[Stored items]
================================
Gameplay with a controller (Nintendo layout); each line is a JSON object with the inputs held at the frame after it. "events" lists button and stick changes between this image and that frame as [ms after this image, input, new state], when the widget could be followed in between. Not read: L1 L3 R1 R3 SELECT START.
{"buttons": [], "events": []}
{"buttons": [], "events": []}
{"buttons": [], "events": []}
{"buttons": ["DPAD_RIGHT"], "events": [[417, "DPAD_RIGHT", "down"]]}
================================
### Task requirements
Write out again every entry above, exactly as given.

### Reply
Gameplay with a controller (Nintendo layout); each line is a JSON object with the inputs held at the frame after it. "events" lists button and stick changes between this image and that frame as [ms after this image, input, new state], when the widget could be followed in between. Not read: L1 L3 R1 R3 SELECT START.
{"buttons": [], "events": []}
{"buttons": [], "events": []}
{"buttons": [], "events": []}
{"buttons": ["DPAD_RIGHT"], "events": [[417, "DPAD_RIGHT", "down"]]}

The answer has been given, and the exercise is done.